The FDA on Tuesday also removed the requirement that health care providers must monitor patients’ livers because serious liver injury is “rare” with statins, the agency said in a statement.

The new safety labels of statins like Pfizer's Lipitor, AstraZeneca's Crestor and Merck & Co. Inc.'s Zocor, must now contain information that warns patients of the risk of cognitive impairment, mental confusion, risk of high blood sugar and risk of being diagnosed with type II diabetes.

The health agency also singled out lovastatin, sold under the brand name Mevacor, with an additional warning for risk of muscle damage. All statin medications have a small risk for muscle injury, but the FDA said that this risk is especially high for patients taking lovastatin along with certain other drugs for HIV and some antibiotics.

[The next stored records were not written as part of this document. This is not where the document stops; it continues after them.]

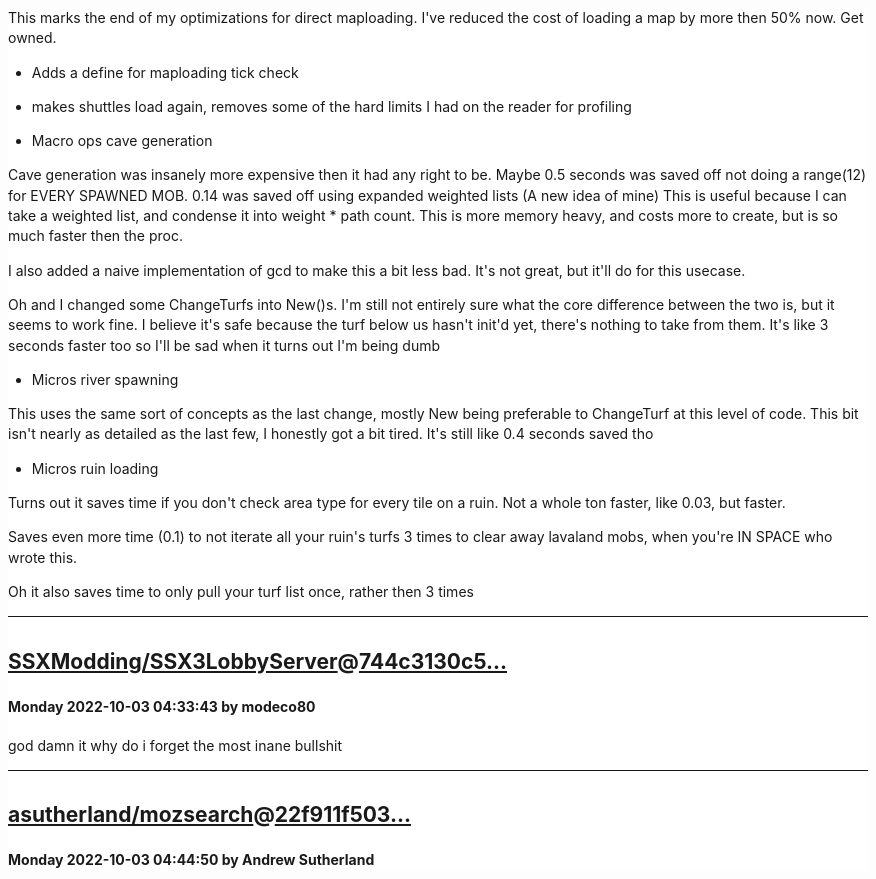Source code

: This marks the end of my optimizations for direct maploading. I've
reduced the cost of loading a map by more then 50% now. Get owned.

* Adds a define for maploading tick check

* makes shuttles load again, removes some of the hard limits I had on the reader for profiling

* Macro ops cave generation

Cave generation was insanely more expensive then it had any right to be.
Maybe 0.5 seconds was saved off not doing a range(12) for EVERY SPAWNED
MOB.
0.14 was saved off using expanded weighted lists (A new idea of mine)
This is useful because I can take a weighted list, and condense it into
weight * path count. This is more memory heavy, and costs more to
create, but is so much faster then the proc.

I also added a naive implementation of gcd to make this a bit less bad.
It's not great, but it'll do for this usecase.

Oh and I changed some ChangeTurfs into New()s. I'm still not entirely
sure what the core difference between the two is, but it seems to work
fine.
I believe it's safe because the turf below us hasn't init'd yet, there's
nothing to take from them. It's like 3 seconds faster too so I'll be sad
when it turns out I'm being dumb

* Micros river spawning

This uses the same sort of concepts as the last change, mostly New being
preferable to ChangeTurf at this level of code.
This bit isn't nearly as detailed as the last few, I honestly got a bit
tired. It's still like 0.4 seconds saved tho

* Micros ruin loading

Turns out it saves time if you don't check area type for every tile on a
ruin. Not a whole ton faster, like 0.03, but faster.

Saves even more time (0.1) to not iterate all your ruin's turfs 3 times
to clear away lavaland mobs, when you're IN SPACE who wrote this.

Oh it also saves time to only pull your turf list once, rather then 3
times

---
## [SSXModding/SSX3LobbyServer](https://github.com/SSXModding/SSX3LobbyServer)@[744c3130c5...](https://github.com/SSXModding/SSX3LobbyServer/commit/744c3130c5d87493ad7760359ec38e7d424481e8)
#### Monday 2022-10-03 04:33:43 by modeco80

god damn it why do i forget the most inane bullshit

---
## [asutherland/mozsearch](https://github.com/asutherland/mozsearch)@[22f911f503...](https://github.com/asutherland/mozsearch/commit/22f911f5035305e6b9d913d6092bd2d5a48e9076)
#### Monday 2022-10-03 04:44:50 by Andrew Sutherland
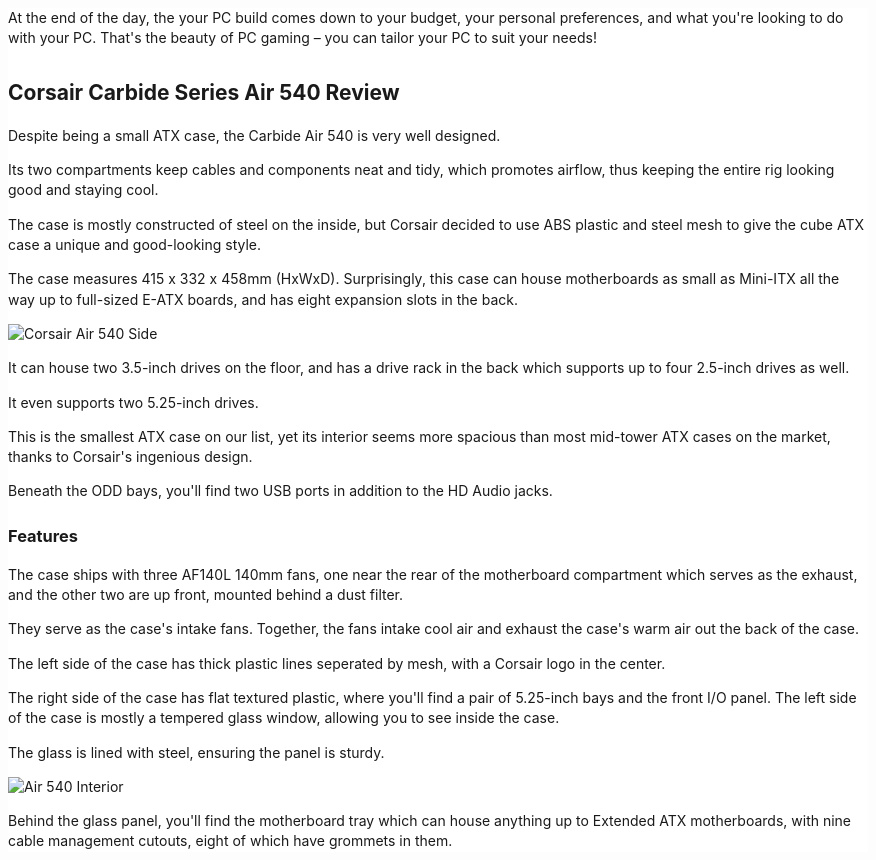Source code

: At the end of the day, the your PC build comes down to your budget, your personal preferences, and what you're looking to do with your PC. That's the beauty of PC gaming – you can tailor your PC to suit your needs! 

## Corsair Carbide Series Air 540 Review

<div class="vid-container">
<iframe width="560" height="315" src="https://www.youtube.com/embed/gAa5hmEXyxw" frameborder="0" allow="accelerometer; autoplay; encrypted-media; gyroscope; picture-in-picture" allowfullscreen></iframe>
</div>

Despite being a small ATX case, the Carbide Air 540 is very well designed. 

Its two compartments keep cables and components neat and tidy, which promotes airflow, thus keeping the entire rig looking good and staying cool. 

The case is mostly constructed of steel on the inside, but Corsair decided to use ABS plastic and steel mesh to give the cube ATX case a unique and good-looking style. 

The case measures 415 x 332 x 458mm (HxWxD). Surprisingly, this case can house motherboards as small as Mini-ITX all the way up to full-sized E-ATX boards, and has eight expansion slots in the back. 

<img class="lazyload img-middle" alt="Corsair Air 540 Side" data-src="/img/case/air-540-side.jpg" />

It can house two 3.5-inch drives on the floor, and has a drive rack in the back which supports up to four 2.5-inch drives as well. 

It even supports two 5.25-inch drives. 

This is the smallest ATX case on our list, yet its interior seems more spacious than most mid-tower ATX cases on the market, thanks to Corsair's ingenious design. 

Beneath the ODD bays, you'll find two USB ports in addition to the HD Audio jacks. 

### Features 

The case ships with three AF140L 140mm fans, one near the rear of the motherboard compartment which serves as the exhaust, and the other two are up front, mounted behind a dust filter. 

They serve as the case's intake fans. Together, the fans intake cool air and exhaust the case's warm air out the back of the case. 

The left side of the case has thick plastic lines seperated by mesh, with a Corsair logo in the center. 

The right side of the case has flat textured plastic, where you'll find a pair of 5.25-inch bays and the front I/O panel. The left side of the case is mostly a tempered glass window, allowing you to see inside the case. 

The glass is lined with steel, ensuring the panel is sturdy. 

<img class="lazyload img-middle" alt="Air 540 Interior" data-src="/img/case/air-540-interior.png" />

Behind the glass panel, you'll find the motherboard tray which can house anything up to Extended ATX motherboards, with nine cable management cutouts, eight of which have grommets in them.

"We want health care professionals and patients to have the most current information on the risks of statins, but also to assure them that these medications continue to provide an important health benefit of lowering cholesterol," Mary Parks, MD, director of the FDA's Division of Metabolism and Endocrinology Products, said in a news release.

The products subject to FDA’s new labeling requirements include: Lipitor (atorvastatin), Lescol (fluvastatin), Mevacor (lovastatin), Altoprev (lovastatin extended-release), Livalo (pitavastatin), Pravachol (pravastatin), Crestor (rosuvastatin), and Zocor (simvastatin). Combination products include: Advicor (lovastatin/niacin extended-release), Simcor (simvastatin/niacin extended-release), and Vytorin (simvastatin/ezetimibe).

However, the FDA stresses that the new information should not “scare people off” statins.

Statins have been shown to significantly reduce the risk of heart attack and heart disease, said the deputy director for safety in FDA’s Division of Metabolism and Endocrinology Products, Amy Egan, and that “their benefit is indisputable” but patients need to know about the drugs side effects and that statins “need to be taken with care”.

This article has been revised to reflect the following correction:

Correction: March 7, 2012

The article from Feb 28, 2012 misstated 'high blood pressure' as one of the possible side effects of statins in the third paragraph. The new safety labels of statins must now contain information that warns patients of the risk of high blood sugar, not high blood pressure.